… oder „Dresden im Wandel“, leider nicht immer zum Besseren.
So stießen wir im Laufe einer Recherchearbeit auf eine alte Aufnahme aus dem „Heiligen Born“ (Stadtteil Dresden Leubnitz-Neuostra), wo sich einst der rote Mohn harmonisch mit dem Korn das Feld teilte. Sinnbild einer intakten Natur – Realität, dass die Ernte mit Beikräutern bis zu 20% niedriger ausfällt*. Aber wir brauchen die 20%, damit wir täglich 20% unsere Backwaren entsorgen können.
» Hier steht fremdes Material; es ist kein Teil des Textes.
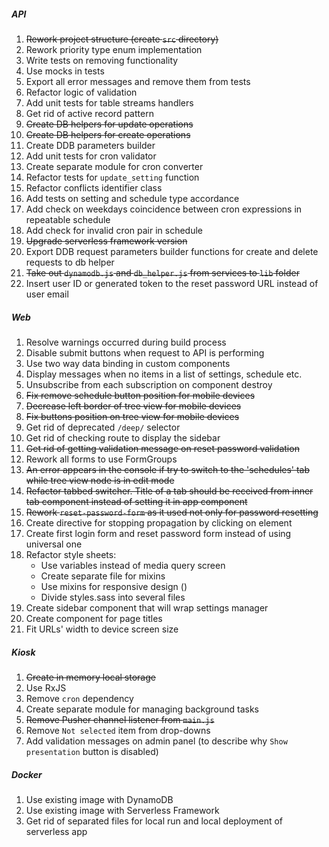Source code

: ##### API
1. ~~Rework project structure (create `src` directory)~~
1. Rework priority type enum implementation
1. Write tests on removing functionality
1. Use mocks in tests
1. Export all error messages and remove them from tests
1. Refactor logic of validation
1. Add unit tests for table streams handlers 
1. Get rid of active record pattern
1. ~~Create DB helpers for update operations~~
1. ~~Create DB helpers for create operations~~
1. Create DDB parameters builder
1. Add unit tests for cron validator
1. Create separate module for cron converter
1. Refactor tests for `update_setting` function
1. Refactor conflicts identifier class
1. Add tests on setting and schedule type accordance
1. Add check on weekdays coincidence between cron expressions in repeatable schedule
1. Add check for invalid cron pair in schedule
1. ~~Upgrade serverless framework version~~
1. Export DDB request parameters builder functions for create and delete requests to db helper
1. ~~Take out `dynamodb.js` and `db_helper.js` from services to `lib` folder~~
1. Insert user ID or generated token to the reset password URL instead of user email

##### Web
1. Resolve warnings occurred during build process
1. Disable submit buttons when request to API is performing
1. Use two way data binding in custom components
1. Display messages when no items in a list of settings, schedule etc.
1. Unsubscribe from each subscription on component destroy
1. ~~Fix remove schedule button position for mobile devices~~
1. ~~Decrease left border of tree view for mobile devices~~
1. ~~Fix buttons position on tree view for mobile devices~~
1. Get rid of deprecated `/deep/` selector
1. Get rid of checking route to display the sidebar
1. ~~Get rid of getting validation message on reset password validation~~
1. Rework all forms to use FormGroups
1. ~~An error appears in the console if try to switch to the 'schedules' tab while tree view node is in edit mode~~ 
1. ~~Refactor tabbed switcher. Title of a tab should be received from inner tab component instead of setting it in app component~~
1. ~~Rework `reset-password-form` as it used not only for password resetting~~
1. Create directive for stopping propagation by clicking on element
1. Create first login form and reset password form instead of using universal one
1. Refactor style sheets: 
    * Use variables instead of media query screen
    * Create separate file for mixins
    * Use mixins for responsive design ()
    * Divide styles.sass into several files
1. Create sidebar component that will wrap settings manager
1. Create component for page titles
1. Fit URLs' width to device screen size

##### Kiosk
1. ~~Create in memory local storage~~
1. Use RxJS
1. Remove `cron` dependency
1. Create separate module for managing background tasks
1. ~~Remove Pusher channel listener from `main.js`~~
1. Remove `Not selected` item from drop-downs
1. Add validation messages on admin panel (to describe why `Show presentation` button is disabled)

##### Docker
1. Use existing image with DynamoDB
1. Use existing image with Serverless Framework
1. Get rid of separated files for local run and local deployment of serverless app

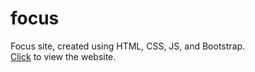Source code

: # focus

Focus site, created using HTML, CSS, JS, and Bootstrap.<br>
<a href="https://visitfocus.tech/">Click</a> to view the website. 
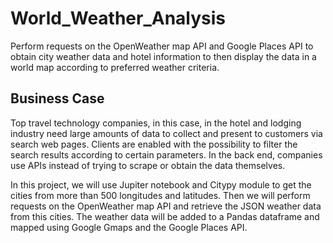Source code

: # World_Weather_Analysis

Perform requests on the OpenWeather map API and Google Places API to obtain city weather data and hotel information to then display the data in a world map according to preferred weather criteria.

## Business Case

Top travel technology companies, in this case, in the hotel and lodging industry need large amounts of data to collect and present to customers via search web pages.  Clients are enabled with the possibility to filter the search results according to certain parameters.  In the back end, companies use APIs instead of trying to scrape or obtain the data themselves.

In this project, we will use Jupiter notebook and Citypy module to get the cities from more than 500 longitudes and latitudes. Then we will perform requests on the OpenWeather map API and retrieve the JSON weather data from this cities.  The weather data will be added to a Pandas dataframe and mapped using Google Gmaps and the Google Places API.
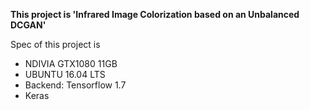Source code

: **This project is 'Infrared Image Colorization based on an Unbalanced DCGAN'**

Spec of this project is 
* NDIVIA GTX1080 11GB
* UBUNTU 16.04 LTS
* Backend: Tensorflow 1.7
* Keras
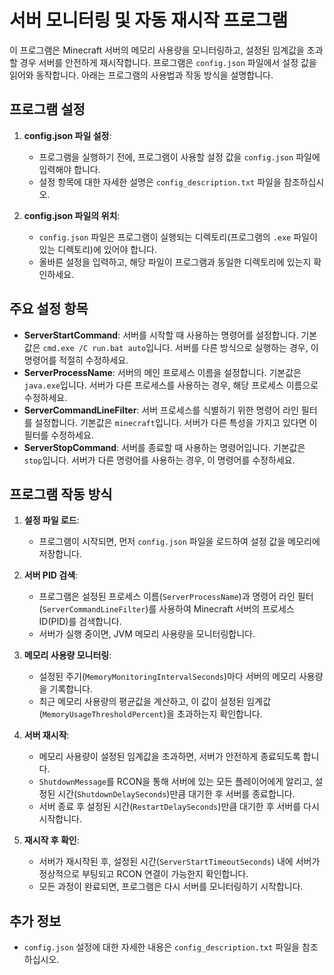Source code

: # 서버 모니터링 및 자동 재시작 프로그램

이 프로그램은 Minecraft 서버의 메모리 사용량을 모니터링하고, 설정된 임계값을 초과할 경우 서버를 안전하게 재시작합니다. 프로그램은 `config.json` 파일에서 설정 값을 읽어와 동작합니다. 아래는 프로그램의 사용법과 작동 방식을 설명합니다.

## 프로그램 설정

1. **config.json 파일 설정**:
   - 프로그램을 실행하기 전에, 프로그램이 사용할 설정 값을 `config.json` 파일에 입력해야 합니다.
   - 설정 항목에 대한 자세한 설명은 `config_description.txt` 파일을 참조하십시오.

2. **config.json 파일의 위치**:
   - `config.json` 파일은 프로그램이 실행되는 디렉토리(프로그램의 `.exe` 파일이 있는 디렉토리)에 있어야 합니다.
   - 올바른 설정을 입력하고, 해당 파일이 프로그램과 동일한 디렉토리에 있는지 확인하세요.

## 주요 설정 항목

- **ServerStartCommand**: 서버를 시작할 때 사용하는 명령어를 설정합니다. 기본값은 `cmd.exe /C run.bat auto`입니다. 서버를 다른 방식으로 실행하는 경우, 이 명령어를 적절히 수정하세요.
- **ServerProcessName**: 서버의 메인 프로세스 이름을 설정합니다. 기본값은 `java.exe`입니다. 서버가 다른 프로세스를 사용하는 경우, 해당 프로세스 이름으로 수정하세요.
- **ServerCommandLineFilter**: 서버 프로세스를 식별하기 위한 명령어 라인 필터를 설정합니다. 기본값은 `minecraft`입니다. 서버가 다른 특성을 가지고 있다면 이 필터를 수정하세요.
- **ServerStopCommand**: 서버를 종료할 때 사용하는 명령어입니다. 기본값은 `stop`입니다. 서버가 다른 명령어를 사용하는 경우, 이 명령어를 수정하세요.

## 프로그램 작동 방식

1. **설정 파일 로드**:
   - 프로그램이 시작되면, 먼저 `config.json` 파일을 로드하여 설정 값을 메모리에 저장합니다.

2. **서버 PID 검색**:
   - 프로그램은 설정된 프로세스 이름(`ServerProcessName`)과 명령어 라인 필터(`ServerCommandLineFilter`)를 사용하여 Minecraft 서버의 프로세스 ID(PID)를 검색합니다.
   - 서버가 실행 중이면, JVM 메모리 사용량을 모니터링합니다.

3. **메모리 사용량 모니터링**:
   - 설정된 주기(`MemoryMonitoringIntervalSeconds`)마다 서버의 메모리 사용량을 기록합니다.
   - 최근 메모리 사용량의 평균값을 계산하고, 이 값이 설정된 임계값(`MemoryUsageThresholdPercent`)을 초과하는지 확인합니다.

4. **서버 재시작**:
   - 메모리 사용량이 설정된 임계값을 초과하면, 서버가 안전하게 종료되도록 합니다.
   - `ShutdownMessage`를 RCON을 통해 서버에 있는 모든 플레이어에게 알리고, 설정된 시간(`ShutdownDelaySeconds`)만큼 대기한 후 서버를 종료합니다.
   - 서버 종료 후 설정된 시간(`RestartDelaySeconds`)만큼 대기한 후 서버를 다시 시작합니다.

5. **재시작 후 확인**:
   - 서버가 재시작된 후, 설정된 시간(`ServerStartTimeoutSeconds`) 내에 서버가 정상적으로 부팅되고 RCON 연결이 가능한지 확인합니다.
   - 모든 과정이 완료되면, 프로그램은 다시 서버를 모니터링하기 시작합니다.

## 추가 정보

- `config.json` 설정에 대한 자세한 내용은 `config_description.txt` 파일을 참조하십시오.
Leider ist die heutige Agrarkultur nicht mehr auf Nachhaltigkeit und Umweltbewusstsein ausgerichtet. Die Vier-Felder-Wirtschaft, wie wir sie noch im Heimatkundeunterricht beigebracht bekamen, ist längst dem Zwei-Jahres-Rhythmus und dem Einsatz des Totalherbizids Glyphosat gewichen, mit Folgen für das gesamte umliegende Ökosystem und auch für unsere Kinder.
Am deutlichsten können die Auswirkungen in und an den ganzjährigen Wasseransammlungen am Leubnitzbach beobachtet werden. An jenen Wasserbecken, an denen vor kurzem noch ein Schild „Naturschutzgebiet“ stand, sucht man Insektenlarven, Reptilien und Amphibien heutzutage vergebens. Es sind dieselben Wasserbecken welche unterhalb, umringt von Kleingärten, die Brunnenquelle zum Heiligen Born speisen. Der Brunnenquelle, welche ein Sammelpunkt und Erholungsort für die Kinder der benachbarten Schule und ein Treffpunkt vieler Tagesmütter ist.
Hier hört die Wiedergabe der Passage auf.